“Pretty little things,
necessary things …” In autumn going on winter the colours have fallen out of
the branches so, going walking, the moments that are not grey-white sky or
black-brown roads, are sharp. Bottle-brushes and rosehip bubbles swing before the
terraces. The long side brick walls of old warehouses stretch in the sun.
Everything looks understated, even unstated, but we know soon enough where the
sprinkler stop valves and fire alarms can be found. The octagonal sign on St
George’s Road corner effects every tail light. The colour that forbids and the
colour that attracts most furiously. No Dogs. Hazchem. I continue past the
skate boys as they zip down the concrete troughs in their cherry baggies. A
Bombers supporter jogs through Edinburgh Gardens at a diagonal: what a
hangover, his eyes look like bloodbaths. Features show out like flute parts in
a symphony. I continue up the hill. There is melancholy around the lips of the
moon on the corner of Rowe and Delbridge – its eyebrows flare. Now that the Ferraris
and Pajeros have stamped Fitzroy they will say the Communists have gone for
good. Revolutionary posters have moved into the past. Poppies on Aussie Soy
boxes in Sustenance’s window. And the newsagents are freckled with
attention-getting devices. A third of our life is spent sleeping and a sixteenth standing on corners looking
at a cut-out man in a little black box. I continue past the P for Post Office
and the sale flag at Autorange and the Ps for Probationary. Discarded Winfield
packets and MacDonalds cups are blown flat against the swimming pool fence.

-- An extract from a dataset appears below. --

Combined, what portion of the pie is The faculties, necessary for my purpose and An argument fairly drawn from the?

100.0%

There is new paint on the station windows: out with the old. The underground
tunnel is sprayed with rubrics: Skins Rule, STM, Callum Sux Shit, I Love Jesus
Christ – True, Cunt, Pigs, Crofty 88, Magpies 91: I wonder what it will be next
week. And so up and so out into Spensley Street. We live in moderate cool
climes: colours soon go russet, they go by another shade. Link Clifton
Pharmacy, Martin Meats: the words are faded and understated. A nose is strapped
to a rusted Belmont. A street of houses with a sprinkle of cold geraniums. A
carless lot emblazoned at its end with Sidchrome Metal Box Division. Fenwick
corner demolition site with painted sign: Free Fire Wood. Around the corner
into Dwyer, past Coke cans rolling down the camber near kids’ crossing stripes.
An owl and a potoroo ask for No Junk Mail Please. I knock on the door then
enter, stepping over doona covers and towels into the chaotic interior. To a
glass of claret, heavy and shaped like a tulip.